Similarly, the reviews I've read of Griffiths' book (four so far) have all conformed to the notions of suburban, patriarchal, disembodied deathliness against which she sets the lifeforce of wildness, by glossing over the thread of kindness through her book, focused as it is on womankind, women's kindred to the wild, and particularly the kindness and kenning of cunts. While some of Griffiths' country business (in Shakespeare's pun) is the useful stuff of travel literature (how do you change a tampon while canoeing up the Amazon? hiking through West Papua?), there are passages of prose dedicated to the interconnections of interior and exterior wildscapes. Rather than sublime unknowability inspiring feats of phallic conquest, Griffiths learns and shares an indigenous sense of respect for the necessary mystery, an unknowing that is the basis of true knowing.

I'm tempted to quote whole chapters, but that would be like turning the Rockies into ski-chalet subdivisions: this is a book whose (argument is that) wildness is in its wholeness, and that wholeness is in wildness. To read it is a kindness - a gentling of the spirit, a sense of affinity, an erotic learning and an elemental call to action.

Bureau of Film Incompetence?

Cary Bazalgette's letter in today's Guardian is the latest strike against the British Film Institute's mishandling of its role. As Cary points out, control of the BFI has been given to the Film Council, a commercial body whose total contribution to the canon of British cinema is Sex Lives of the Potato Men. The full woe of the story is documented - of course - on a blog, bfiwatch, run by Pam Cook, a BFI and Screen author.

Here's my take, unsanctioned by senior academics, just based on interactions with various high-ups in the BFI over the last year, and also on conversations with library staff. In the tradition of corporate takeovers, the Film Council is now severing the BFI into edible chunks under the cover of convergence and flagship-ness. Squillions of pounds were poured (literally, the place is made of very expensive concrete) into the ugly echo chamber of the BFI Southbank's new "wing" (think 1970s brutalist institution rather than beautiful bird), while the library struggles to fund new acquisitions and, er, pay staff.

While many researchers gently mock the BFI Library - until last year, the catalogue was entirely DOS-based and required an advanced degree in information science to find anything; there's no internet available, wireless or otherwise; the microfiche machines print ghost copy - they do so with great fondness and, more than that, a long, democratic history of use. Because the library is public, all you need to work there is a library membership (roughly a tenth of the cost of a London Library membership) and a pen (yes, a library that allows pens!) There are open shelves for browsing current and reference material, as well as a treasure trove of publicity material, deposited screenplays, audiotapes and videos. You may find yourself working alongside well-known film scholars such as Laura Mulvey or film journalists or producers or costume designers or students. All sorts of names pass over the screen that lets you know your books have arrived from the basement.

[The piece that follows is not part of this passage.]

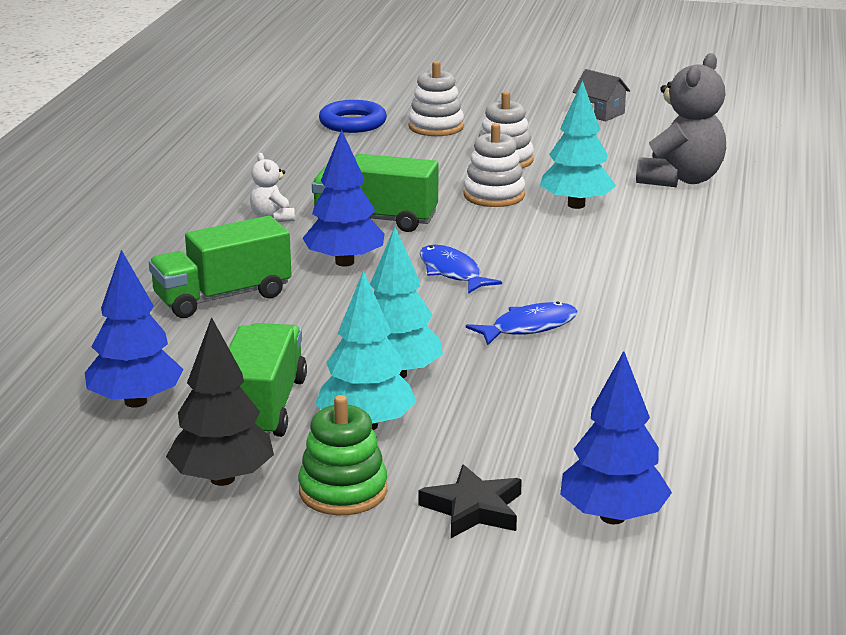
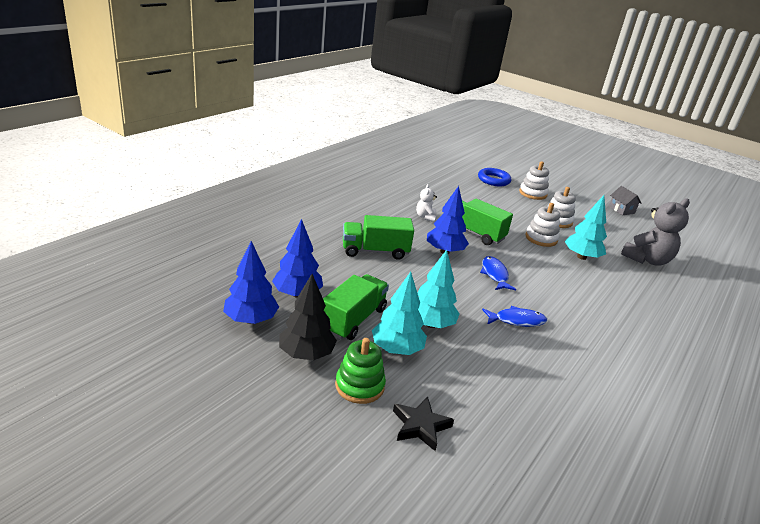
camera: 20 degrees right, 5 degrees up
blue tree [560,351,672,524] -> blue tree moved to [223,241,279,324]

Most important of all, the staff know the collection brilliantly -- able to judge whether it's worth searching for that obscure Polish film magazine, and equally able to advise on how to find what you don't even know you're looking for. Currently, there are too few staff working too few hours, because of pay cuts siphoning off money to the empty concrete box on the other side of the river. While it's undeniably exciting that the new Mediatheque is (selectively) making material from the National Film and Television Archives available to viewers on site and on tour around the country, it just points up further the way in which the Library and Publishing divisions are being regarded as poor relations. It just reinforces a comment made to me by a student in a first-year film studies course:

"What do you mean there's a reading package? This is a film course!"